Tokenism presents a veneer of equal representation while simultaneously reinforcing the racist belief that white culture is superior. While often unspoken, the assigned value of any individual of color is made painfully clear based upon her or his indoctrination into dominant white culture. This leads to debilitating internalizations, reinforced by mainstream media, and can result in the acceptance of guilt by those who are being oppressed. Further, it must be understood that not only those left out that are harmed as those who are tokenized are saddled with the overwhelming and impossible burden of representing every other member of his or her culture. It is little wonder that author James Baldwin felt, “to be a Negro in this country and to be relatively conscious is to be in a rage almost all the time.”
Interestingly, tokenism can still be classified as a form of diversity as unique bodies are mixed together within a mutual organization. However, rather than providing access to power or mutual representation, tokenism values a white liberal perception of equality at the expense of those who actually suffer from social inequalities. It is here that the masquerade of North Park’s diversity slips to reveal the grotesque reality beneath. This is to say, the diversity that is often fawned over as virtue is in reality a racist vice, and proves only that our institution is not interested in rectifying historical injustices but in finding new ways to maintain the status quo.

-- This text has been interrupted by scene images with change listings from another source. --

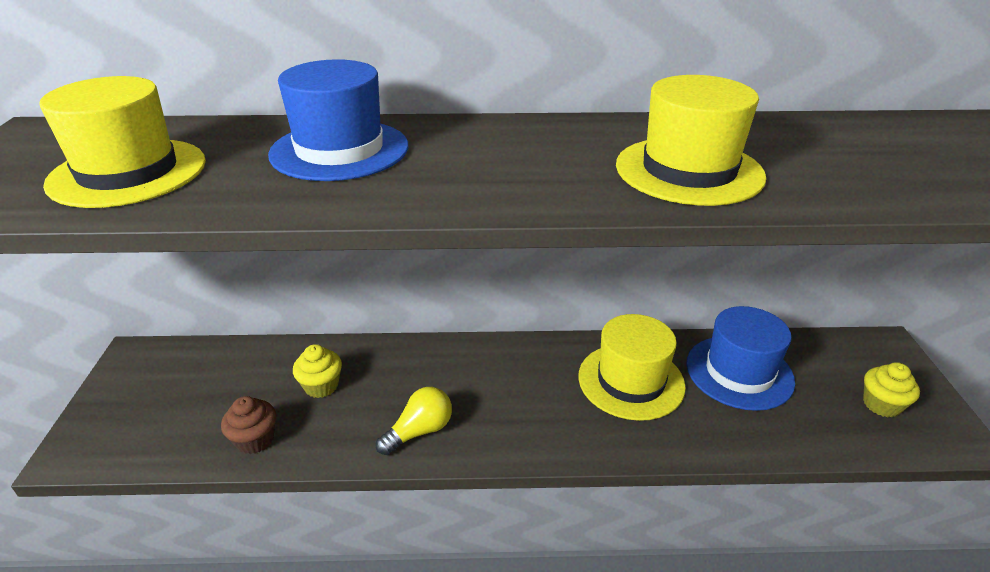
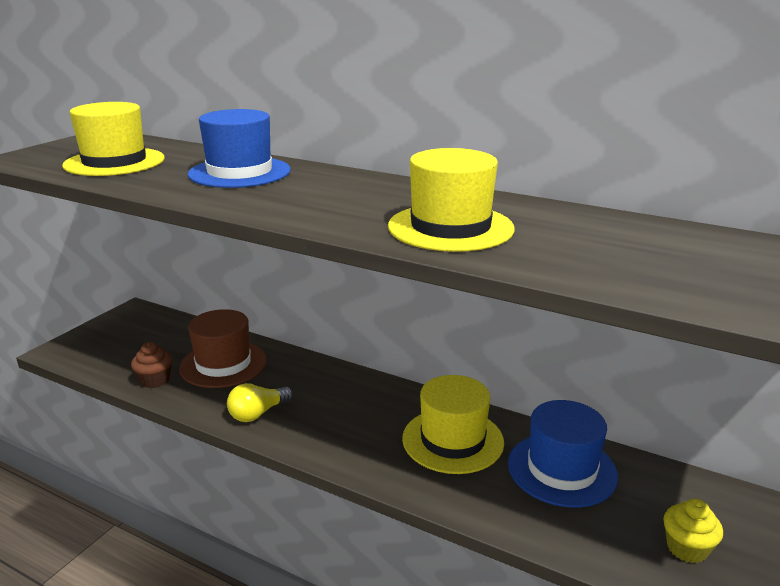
camera: 30 degrees right, 10 degrees down
yellow cupcake [293,344,342,398] -> brown hat [179,309,267,388]
yellow light bulb [376,387,452,455] -> yellow light bulb turned 150 degrees clockwise [227,383,293,422]

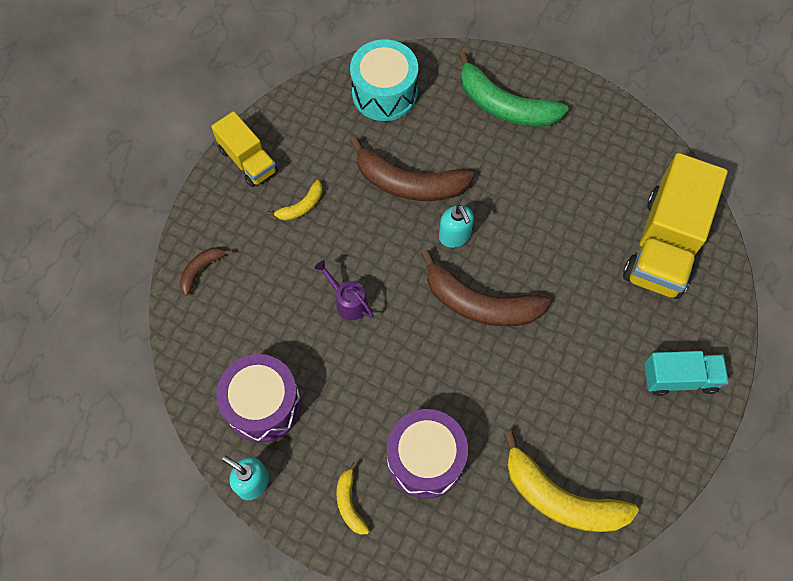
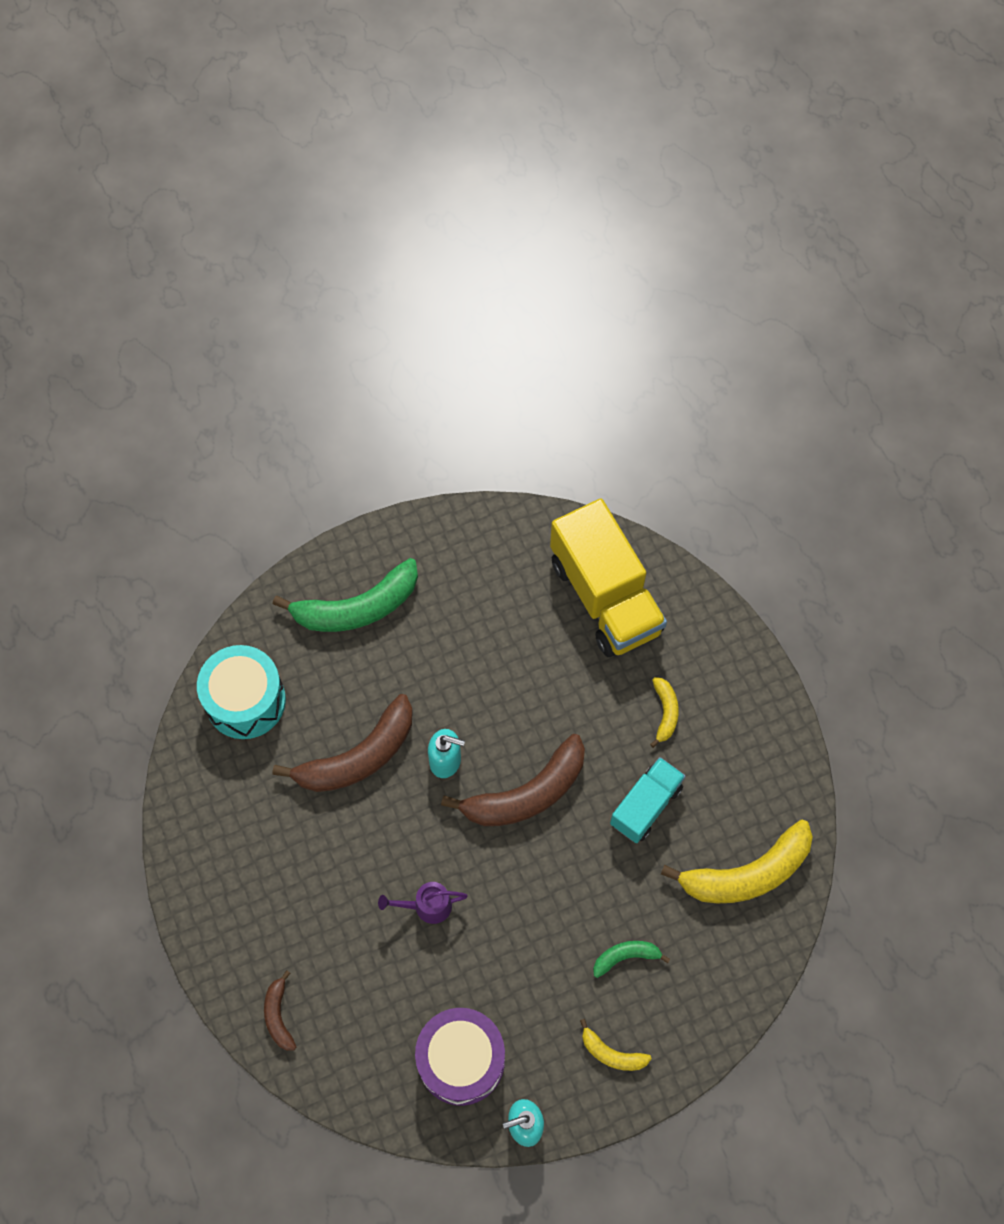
camera: 50 degrees left, 0 degrees up
yellow truck [211,111,278,187] -> none
yellow banana [267,180,323,221] -> yellow banana moved to [650,677,679,748]
purple drum [387,409,468,499] -> green banana [593,941,670,978]
turquoise truck [644,351,729,396] -> turquoise truck moved to [610,757,686,843]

It is time for North Park, through student led initiatives, to stand accountable and face the collision of identities that James Baldwin identified years ago. This necessitates painful acknowledgement of white supremacy that has been festering for too long within the dark corners of our society, as well as a commitment to manifesting the intercultural community that is now claimed. Further, political activist and black power innovator Stokely Carmichael made clear that “in order to understand white supremacy we must dismiss the fallacious notion that white people can give anyone their freedom.” If we are to change the culture of campus it cannot be billed as a gift from oppressor to oppressed, but a reparation, long overdue.
This change on our campus should not be segregated, but more critically, cannot be co-opted by white people with an infantile zeal for revolution. The struggle for liberation has been in progress for centuries and has no need for an ivory spark to light the fuse. Yet, those who match my own privilege and hue do not have the right to remain unengaged. Bobby Seale, one of the co-founders of the Black Panther Party, drove this point home when he asserted: “There’s nothing wrong with being a white person. It’s about where your heart is ...We’ve got to get everyone beyond xenophobic isolationism.” Individual roles in the fight for a post-xenophobic campus cannot be the same, just as we are not all the same. As displayed by Nat Turner’s rebellion, the 1960s Civil Rights Movement, Emiliano Zapata’s agrarian revolution, or the current #blacklivesmatter movement, the fight for freedom must be led by those with the greatest self-interest and supported in solidarity and humility by those with privilege.
For our campus, this means the prevailing alabaster roar must be quelled to a whisper, allowing historically lost voices to rise. Put more simply, every white individual at North Park, myself included, must be quiet and follow the lead of our sisters and brothers of color. As author Bryan Stevenson explains in his book, Just Mercy, ignoring history will never erase it or absolve us of the ramifications. But perhaps it is writer Ta-Nehisi Coates that most accurately identifies both the problem at hand and its potential consequences by revealing, “An America that looks away is ignoring not just the sins of the past but the sins of the present and the certain sins of the future.”